According to Solomon Ashagre, owner and Managing Director of S-NITCO Trading Company, the fodder machine which he introduced last September can transform any kind of grain to a grassy fodder. One kilo of grain can be changed to up to seven kilos of highly nutritious grass, needing little space, and with no chemical inputs.
“We’ve so far only introduced the imported machine” Solomon said, adding that the future plans of the company include a target to have an assembly machine, while using some locally sourced raw materials for the production process of the fodder machine itself.

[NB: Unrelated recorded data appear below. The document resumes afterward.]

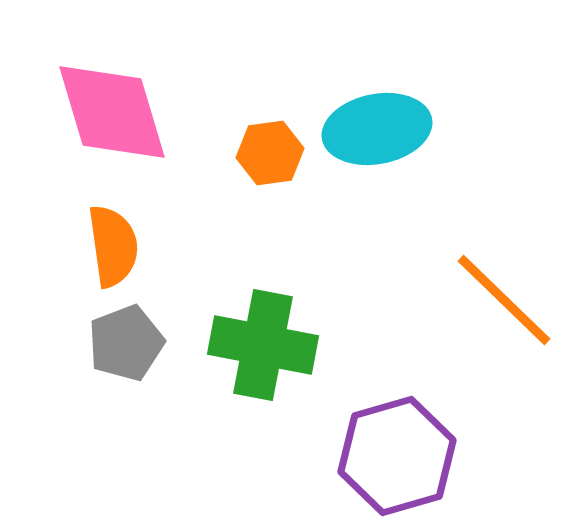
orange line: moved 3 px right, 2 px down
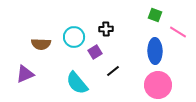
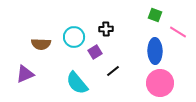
pink circle: moved 2 px right, 2 px up
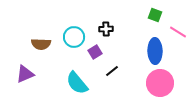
black line: moved 1 px left
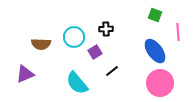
pink line: rotated 54 degrees clockwise
blue ellipse: rotated 35 degrees counterclockwise
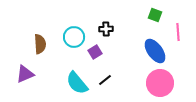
brown semicircle: moved 1 px left; rotated 96 degrees counterclockwise
black line: moved 7 px left, 9 px down
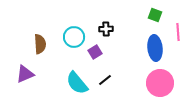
blue ellipse: moved 3 px up; rotated 30 degrees clockwise
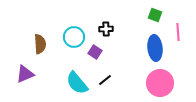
purple square: rotated 24 degrees counterclockwise
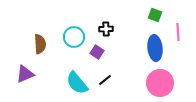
purple square: moved 2 px right
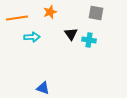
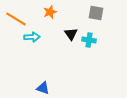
orange line: moved 1 px left, 1 px down; rotated 40 degrees clockwise
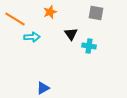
orange line: moved 1 px left
cyan cross: moved 6 px down
blue triangle: rotated 48 degrees counterclockwise
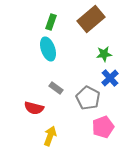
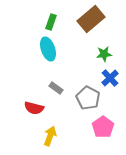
pink pentagon: rotated 15 degrees counterclockwise
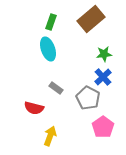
blue cross: moved 7 px left, 1 px up
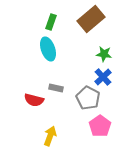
green star: rotated 14 degrees clockwise
gray rectangle: rotated 24 degrees counterclockwise
red semicircle: moved 8 px up
pink pentagon: moved 3 px left, 1 px up
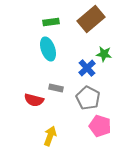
green rectangle: rotated 63 degrees clockwise
blue cross: moved 16 px left, 9 px up
pink pentagon: rotated 20 degrees counterclockwise
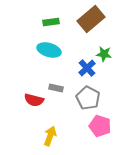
cyan ellipse: moved 1 px right, 1 px down; rotated 55 degrees counterclockwise
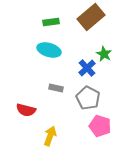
brown rectangle: moved 2 px up
green star: rotated 21 degrees clockwise
red semicircle: moved 8 px left, 10 px down
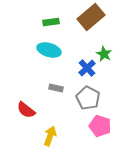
red semicircle: rotated 24 degrees clockwise
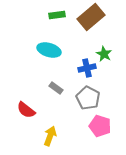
green rectangle: moved 6 px right, 7 px up
blue cross: rotated 30 degrees clockwise
gray rectangle: rotated 24 degrees clockwise
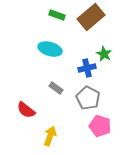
green rectangle: rotated 28 degrees clockwise
cyan ellipse: moved 1 px right, 1 px up
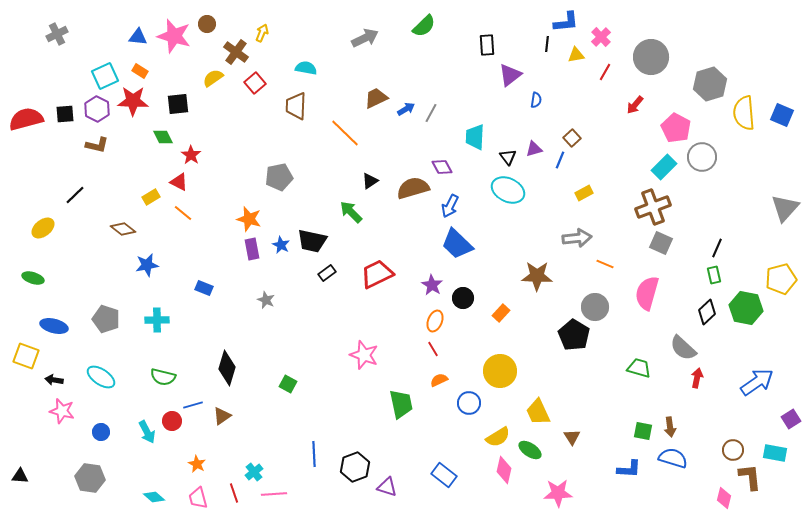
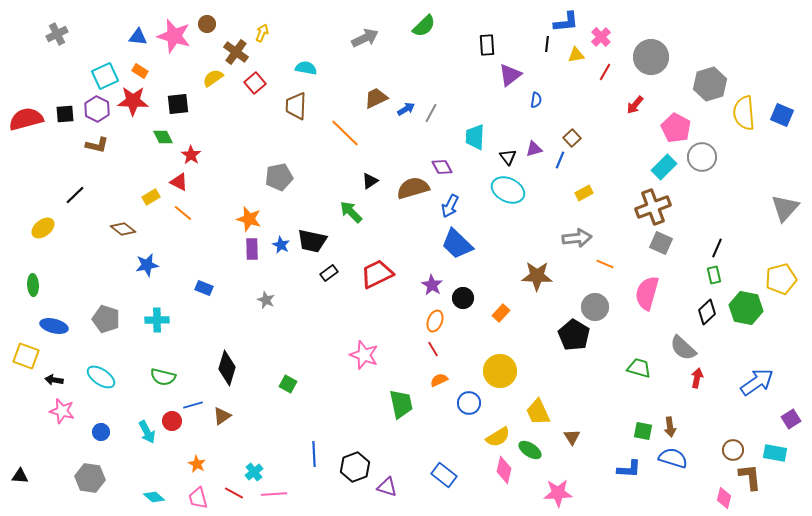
purple rectangle at (252, 249): rotated 10 degrees clockwise
black rectangle at (327, 273): moved 2 px right
green ellipse at (33, 278): moved 7 px down; rotated 70 degrees clockwise
red line at (234, 493): rotated 42 degrees counterclockwise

S-NITCO says the animal fodder production machine has been introduced to various animal fattening firms, dairy farms, goat and sheep farms and breeding centers in and around Addis Ababa, in the Oromia and Afar regions.
The machine reportedly can work in mountainous, arid, and cold environments, and has a starting price of 650 thousand birr.
Solomon further said his company is familiar with the process of introducing new technologies, having previously worked on, and winning, international tender bids introduced and financed by international organizations like the African Development Bank (AfDB), the World Bank and the European Union. .
The company says that it has also previously supplied state of the art scientific and laboratory equipment to the Ministry of Health (MoH), 26 newly built universities, and to the governmental agency the Ethiopian Agricultural Research Organization (EARO).
“We chose an Australian feed machine produced by an Australian firm and assembled in Turkey because of the rich agricultural history of the country” Solomon told Capital.
He also said that the new fodder machine can be a game changer in the problem of inadequate supply of animal feed for farmers and pastoralists alike. The machine minimizes the need for labor and transportation, and has a far lower production cost compared to other more traditional animal feeding systems Ethiopians are accustomed to.
S-NITCO has a demonstration compound in the northern suburbs of Addis Ababa, in a place commonly known as CMC, and expects its customer base to consist of cattle fattening and breeding centers, Non- Governmental Organizations which assist local small scale farmers, Urban farmers, those who keep chicken coops, and Small and Micro Enterprises (SMEs) involved in diary production.